>> Begin Source
Weigelsdorf

As I crested the hill, my eyes immediately focused on a farmyard on the west side of the road. Arnie and I had lived there from 1974 through 1979. The mobile home we had lived in and sold to the new owner was gone. In its place they had built a house. Many of the trees and shrubs around it were ones that my Mom and I had planted the summer I raked and seeded the lawn. Spotting a tall pine tree in the back yard triggered a memory. We had struggled to dig it up from a local ditch, unable to believe that a small sapling could have such a long taproot!

Shock filled me as I scanned the rest of the yard. Across the driveway where there had once stood a large blue barn, four silos and a small handful of stonewalled sheds; was a skinny, skeleton that merely traced the defunct barn’s outline. The landmark barn was disappearing.
>> End Source
> Task list:
a: Reproduce the Weigelsdorf passage word for word, starting at "Weigelsdorf" and ending at "a long taproot!".
b: For each statement below, say whether the Weigelsdorf passage supports it with yes or no, and quote the words from the passage that decide it. (i) The narrator and Arnie lived at the farmyard from 1974 through 1979. (ii) The mobile home was still standing when the narrator returned. (iii) The tall pine tree in the back yard was dug up from a local ditch.
c: According to the Weigelsdorf passage, how many silos once stood across the driveway from the house?
None of the data that comes next is needed for the work on the Weigelsdorf passage.
>> Begin Available data
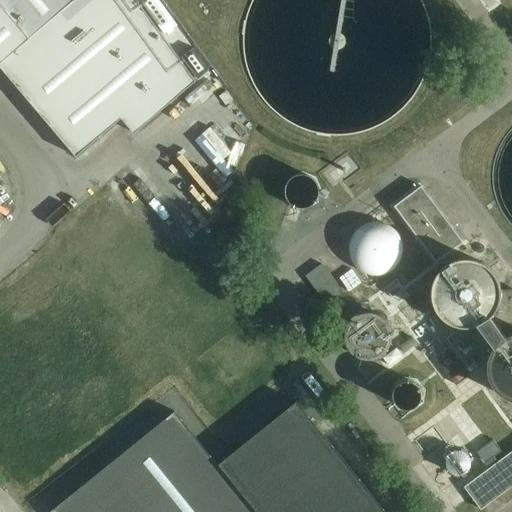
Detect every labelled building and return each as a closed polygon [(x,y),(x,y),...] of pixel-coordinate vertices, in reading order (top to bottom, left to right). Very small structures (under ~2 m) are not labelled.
[(0,0),(0,66),(77,157),(122,119),(135,134),(197,81),(137,0),(0,0)] [(178,26),(158,0),(139,0),(165,35),(178,26)] [(212,141),(180,172),(205,197),(236,166),(212,141)] [(422,187),(406,198),(395,207),(437,263),(448,254),(464,242),(422,187)] [(180,211),(200,233),(209,225),(189,204),(180,211)] [(370,268),(377,269),(383,268),(390,264),(392,262),(395,256),(397,249),(395,242),(392,236),(387,231),(383,230),(377,229),(370,230),(364,233),(361,236),(358,242),(356,249),(358,256),(359,259),(364,264),(370,268)] [(474,375),(489,364),(489,368),(489,372),(490,377),(491,381),(493,385),(495,388),(498,392),(501,395),(505,397),(509,399),(511,400),(511,291),(502,292),(501,287),(500,283),(498,279),(496,275),(493,272),(490,269),(487,266),(483,264),(480,262),(476,261),(472,260),(467,260),(463,260),(459,261),(454,262),(450,264),(446,266),(443,269),(440,272),(437,276),(435,280),(434,284),(432,288),(432,293),(432,297),(433,302),(434,306),(436,311),(439,315),(442,318),(445,321),(449,324),(453,326),(458,327),(463,328),(447,340),(474,375)] [(305,276),(329,309),(345,297),(321,265),(305,276)] [(346,339),(347,344),(351,351),(355,355),(360,358),(365,360),(370,360),(376,359),(380,358),(381,359),(387,354),(387,353),(389,350),(392,345),(393,340),(393,335),(392,329),(390,325),(386,320),(383,317),(378,315),(373,313),(368,313),(363,314),(359,316),(358,315),(352,319),(353,320),(350,324),(348,328),(346,333),(346,339)] [(439,362),(457,386),(469,377),(451,353),(439,362)] [(386,511),(297,401),(219,464),(257,511),(386,511)] [(257,511),(219,464),(176,411),(50,511),(257,511)] [(474,446),(481,460),(499,451),(492,437),(474,446)] [(482,510),(511,487),(511,452),(465,487),(482,510)]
>> End Available data
> Solutions in order:
a:
Weigelsdorf

As I crested the hill, my eyes immediately focused on a farmyard on the west side of the road. Arnie and I had lived there from 1974 through 1979. The mobile home we had lived in and sold to the new owner was gone. In its place they had built a house. Many of the trees and shrubs around it were ones that my Mom and I had planted the summer I raked and seeded the lawn. Spotting a tall pine tree in the back yard triggered a memory. We had struggled to dig it up from a local ditch, unable to believe that a small sapling could have such a long taproot!

b:
(i) Yes: "Arnie and I had lived there from 1974 through 1979."
(ii) No: "The mobile home we had lived in and sold to the new owner was gone."
(iii) Yes: "We had struggled to dig it up from a local ditch"

c: Four silos.